Restate the listing below line for line and word for word, without the pictures.

**MATERIAL PROVIDED**
━━━━━━━━
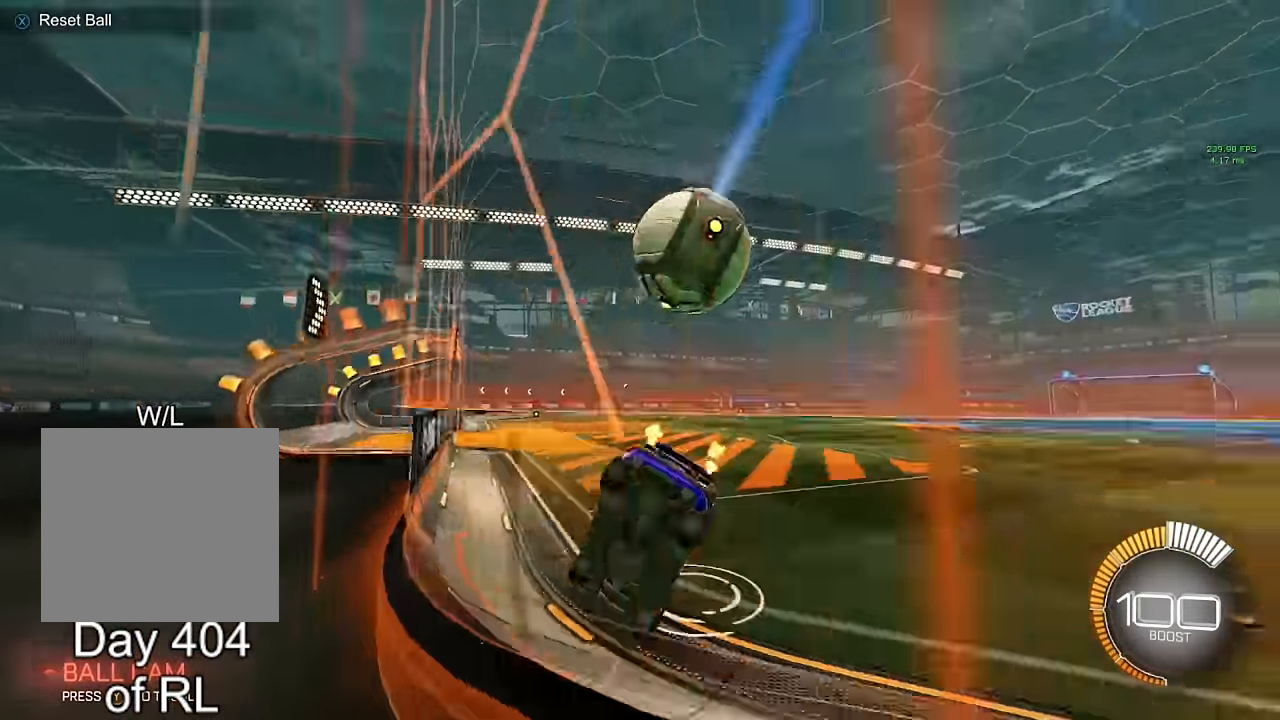
{"buttons": [], "left_stick": "center", "right_stick": "center"}
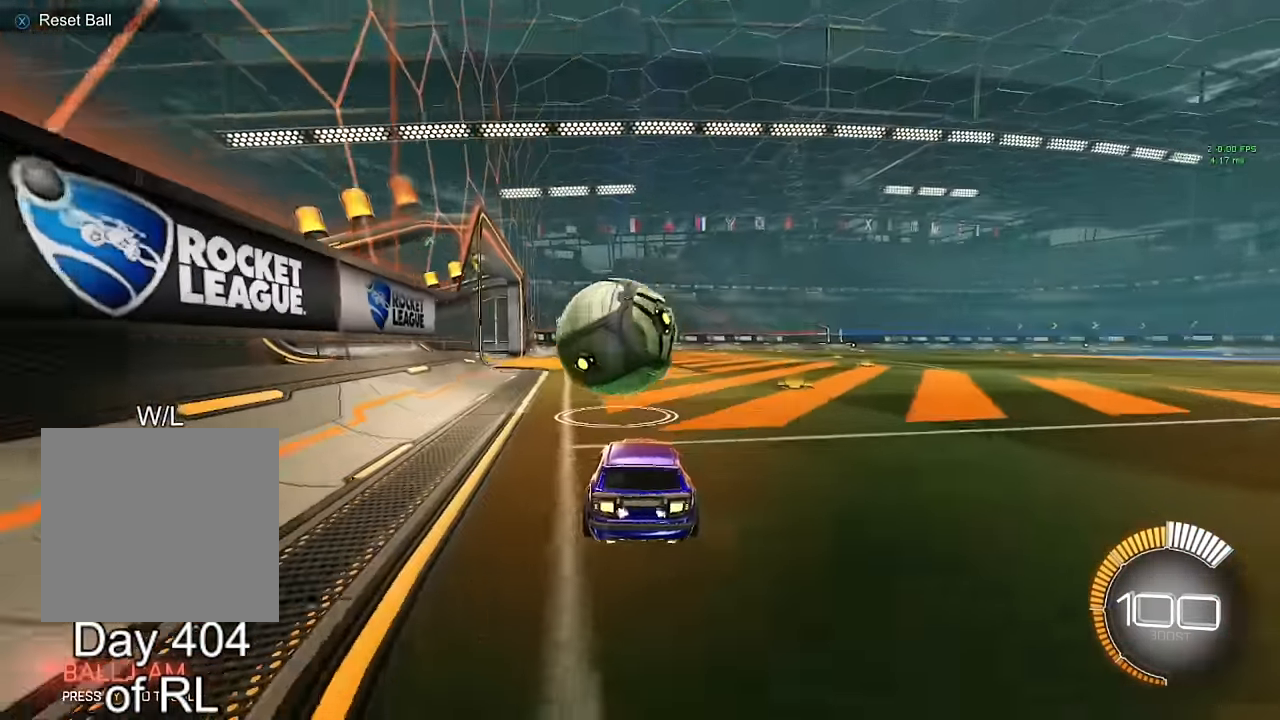
{"buttons": ["A", "B"], "left_stick": "left", "right_stick": "center"}
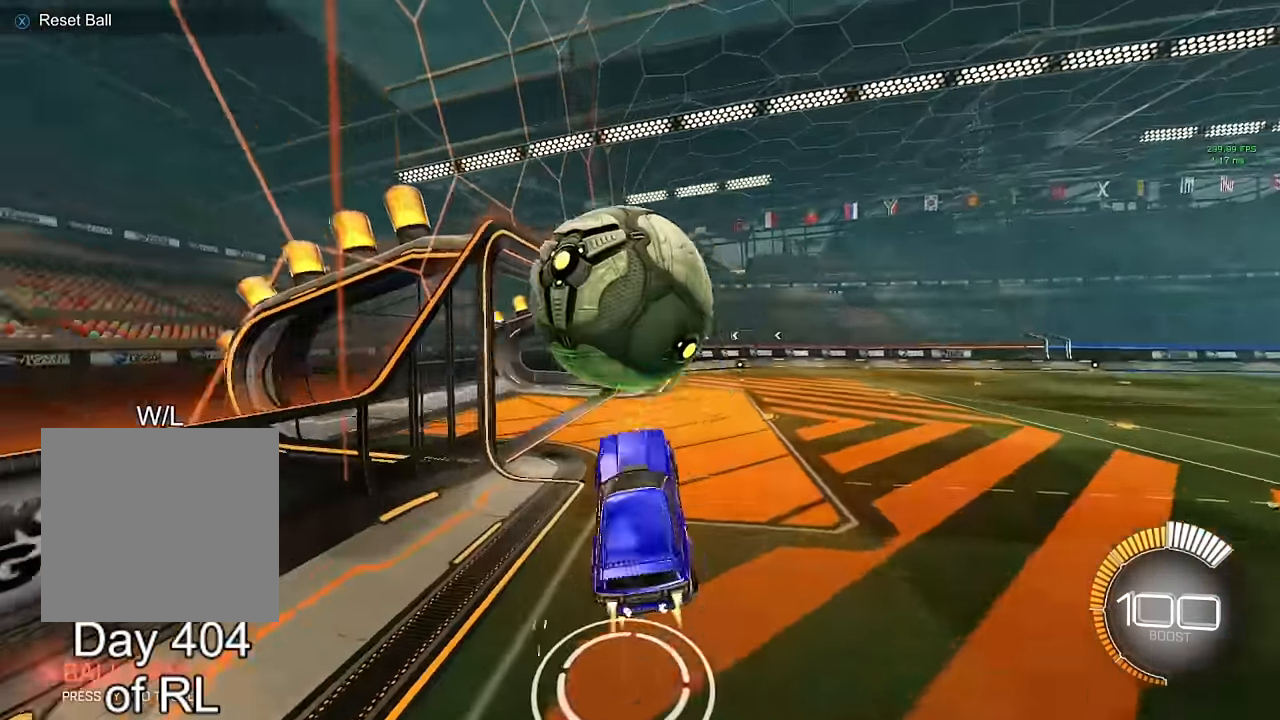
{"buttons": [], "left_stick": "center", "right_stick": "center", "events": [[66, "A", "up"], [66, "R1", "down"], [100, "Y", "down"], [100, "left_stick", "center"], [166, "Y", "up"], [200, "B", "up"], [200, "R1", "up"], [316, "X", "down"], [416, "X", "up"]]}
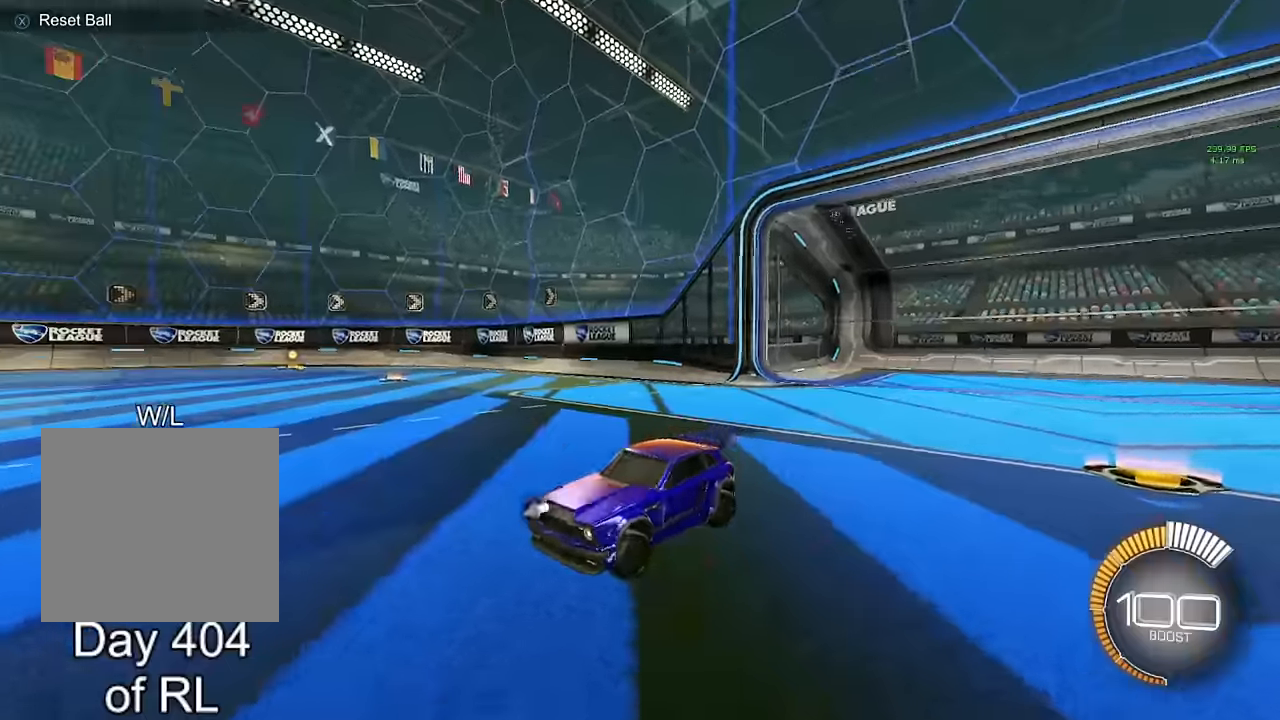
{"buttons": [], "left_stick": "center", "right_stick": "center", "events": []}
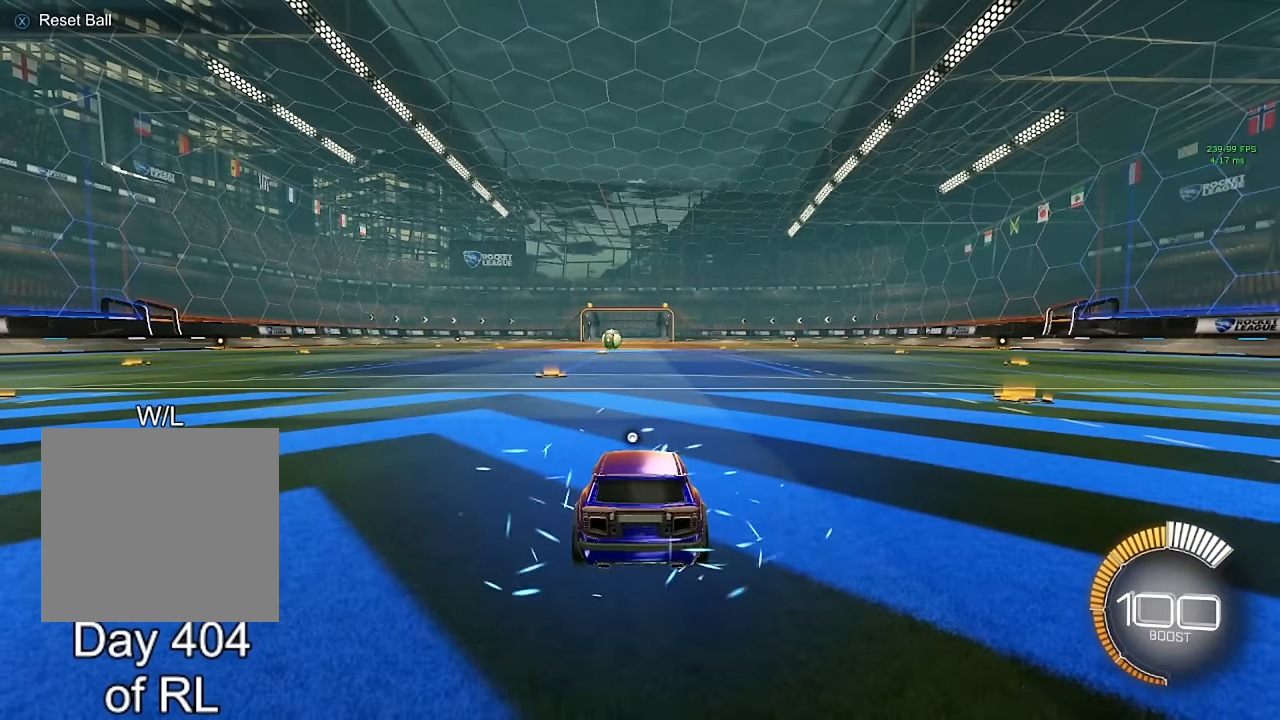
{"buttons": [], "left_stick": "center", "right_stick": "center", "events": []}
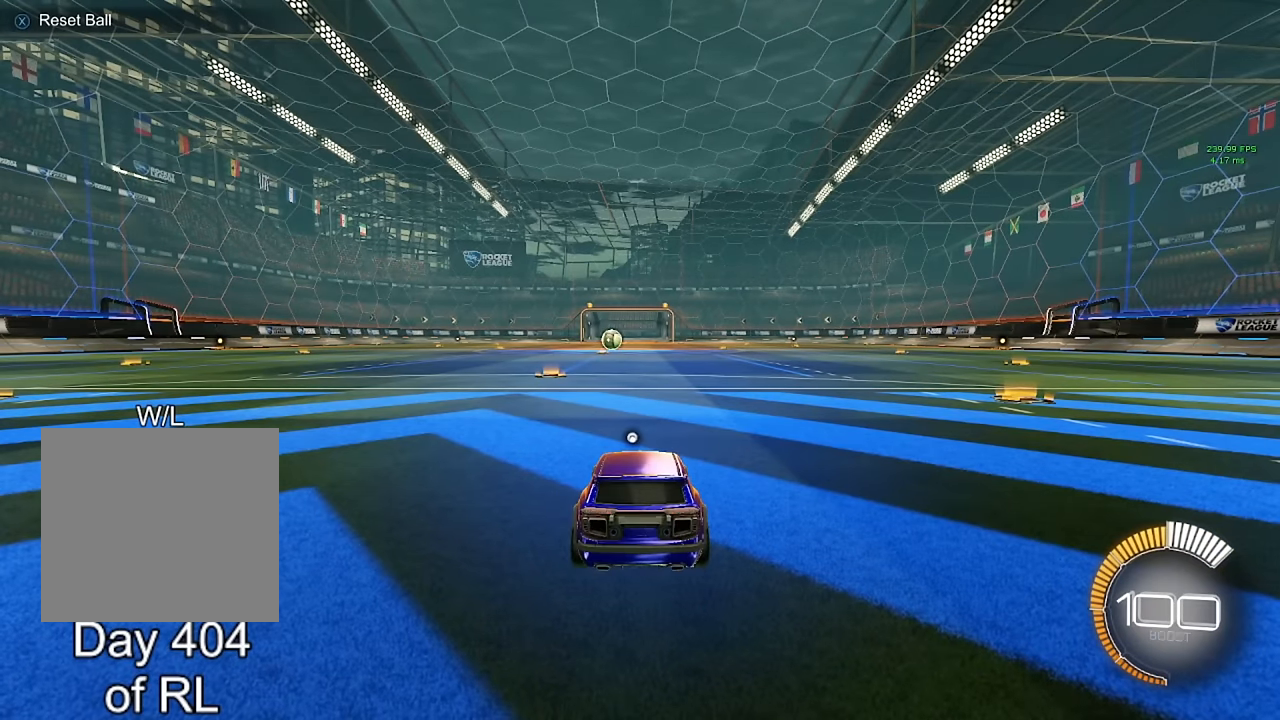
{"buttons": [], "left_stick": "center", "right_stick": "center", "events": []}
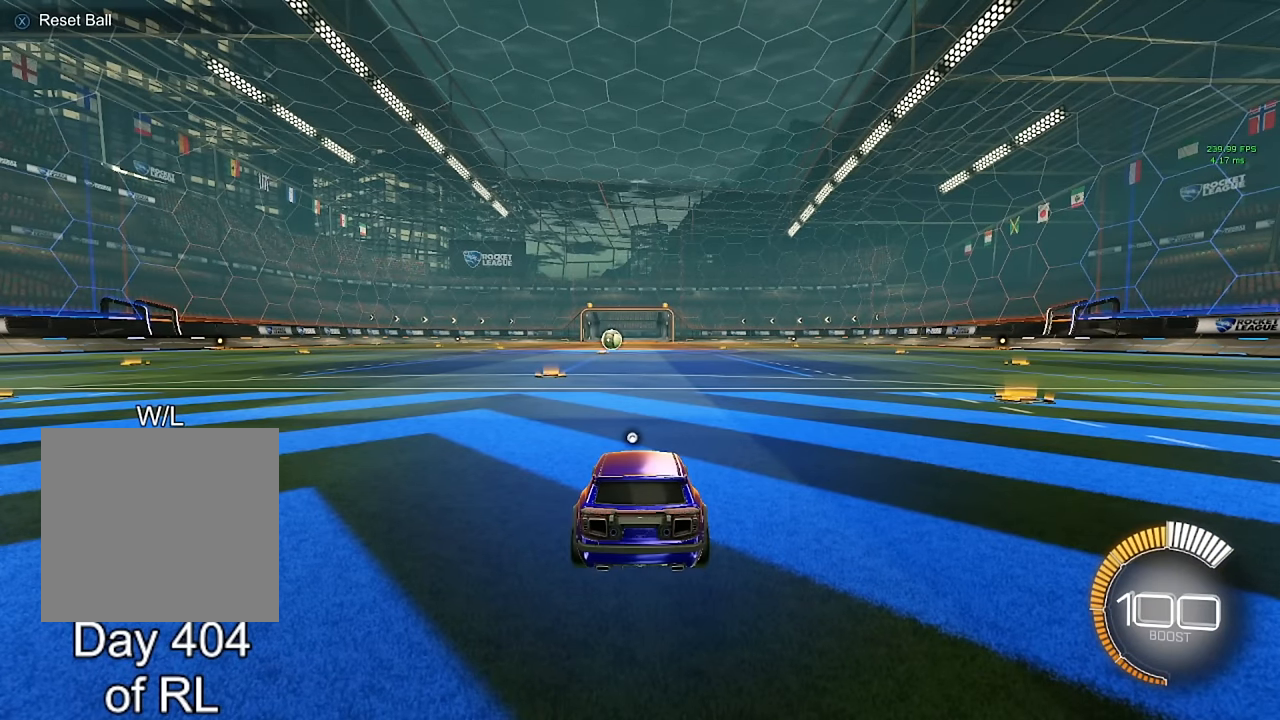
{"buttons": [], "left_stick": "center", "right_stick": "center", "events": []}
━━━━━━━━
**EXERCISE RESULT**
{"buttons": [], "left_stick": "center", "right_stick": "center"}
{"buttons": ["A", "B"], "left_stick": "left", "right_stick": "center"}
{"buttons": [], "left_stick": "center", "right_stick": "center", "events": [[66, "A", "up"], [66, "R1", "down"], [100, "Y", "down"], [100, "left_stick", "center"], [166, "Y", "up"], [200, "B", "up"], [200, "R1", "up"], [316, "X", "down"], [416, "X", "up"]]}
{"buttons": [], "left_stick": "center", "right_stick": "center", "events": []}
{"buttons": [], "left_stick": "center", "right_stick": "center", "events": []}
{"buttons": [], "left_stick": "center", "right_stick": "center", "events": []}
{"buttons": [], "left_stick": "center", "right_stick": "center", "events": []}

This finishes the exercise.